• [Required work]: Each line that contains "right" needs to be copied from the listing.

• [Data listing]:

***

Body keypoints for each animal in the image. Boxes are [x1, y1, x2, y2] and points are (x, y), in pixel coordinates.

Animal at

***

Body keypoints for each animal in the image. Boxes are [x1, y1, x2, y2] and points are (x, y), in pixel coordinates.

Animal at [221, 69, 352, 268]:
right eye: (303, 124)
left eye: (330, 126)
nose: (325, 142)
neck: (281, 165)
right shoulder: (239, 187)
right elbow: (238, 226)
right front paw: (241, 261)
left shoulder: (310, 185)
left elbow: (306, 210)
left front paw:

***

• [Response box]:
right eye: (303, 124)
right shoulder: (239, 187)
right elbow: (238, 226)
right front paw: (241, 261)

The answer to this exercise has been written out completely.